After seeing perfect or near-perfect families dominate sitcoms and dramas alike, along came the Conners in 1988 and TV has never been the same. Portraying a solidly middle-class family with real-world problems, viewers found the stories easy to relate to. The show touched on many everyday, blue-collar themes including money, job loss, raising children, aging, and death. The exploration of family relationships set against the backdrop of two working parents, coupled with Roseanne Barr’s and John Goodman’s witty banter, made the show an instant hit.

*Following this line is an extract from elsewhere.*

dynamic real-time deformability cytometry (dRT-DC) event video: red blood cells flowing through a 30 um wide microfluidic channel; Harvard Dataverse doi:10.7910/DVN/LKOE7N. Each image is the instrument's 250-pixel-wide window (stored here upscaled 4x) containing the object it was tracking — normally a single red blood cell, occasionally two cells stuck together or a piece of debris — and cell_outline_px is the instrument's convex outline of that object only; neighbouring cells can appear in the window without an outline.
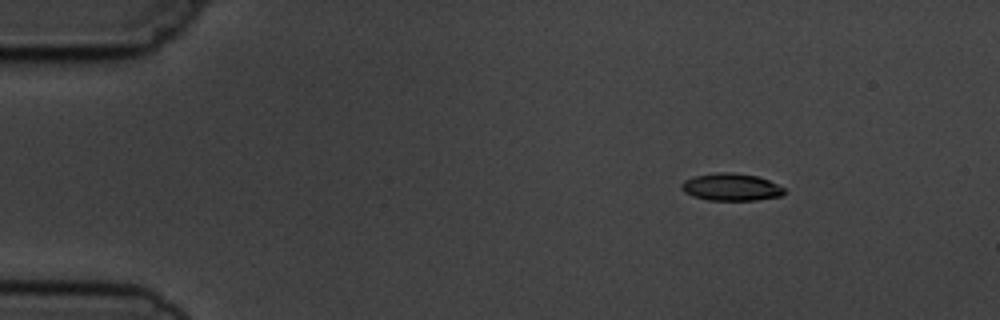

Even for the late 1980’s the Conner’s kitchen feels dated. And why wouldn’t it be? Why splurge on new appliances when that late 1960’s refrigerator in stunning “Coppertone” brown is still humming along?!? Who can afford a new fridge working at a plastics factory, anyway. And let’s not even mention that wallpaper! (What’s on there? Fruit??)
The kitchen – much like the rest of the house – has clearly been lived in, and not gently so. There are usually dishes in the sink, and more drying in the wire rack on the laminate counter. A stray dishrag can often be spotted hanging from the refrigerator handle or the oven door. The built-in pantry contributes to the general feeling of chaos in the home as its open shelving exposes a mish-mash of cans and boxes. With no formal dining room, the kitchen table is center of family and social life, a fact driven home by its prominence during the opening title sequence.
The real home shown in the credits was built in 1925. If we’re to use that date to age the kitchen, then we quickly see the kitchen had been updated at least once after its initial construction. Throughout the 1920’s, cabinetry with “inset-style” doors and drawers was by far the most dominant, if not entirely exclusive style. The cabinets seen during the show are called “partial overlay,” and would have likely been installed during a kitchen remodel during the late 1950’s or early 1960’s. This date can be confirmed by the three parallel horizontal vent holes visible in the false drawer front beneath the sink — a hallmark of kitchen cabinets from that era.
Instead of suburban Chicago, establishing shots of the exterior of the home and surrounding neighborhood were actually filmed in Evansville, Indiana. The house itself is still standing at 619 South Runnymeade Avenue, and was up for sale just a few years ago. ($129,000 since you asked) Sadly, the interior layout of the home does not at all resemble what we came to know as the home of Dan and Roseanne Conner in Lanford, IL.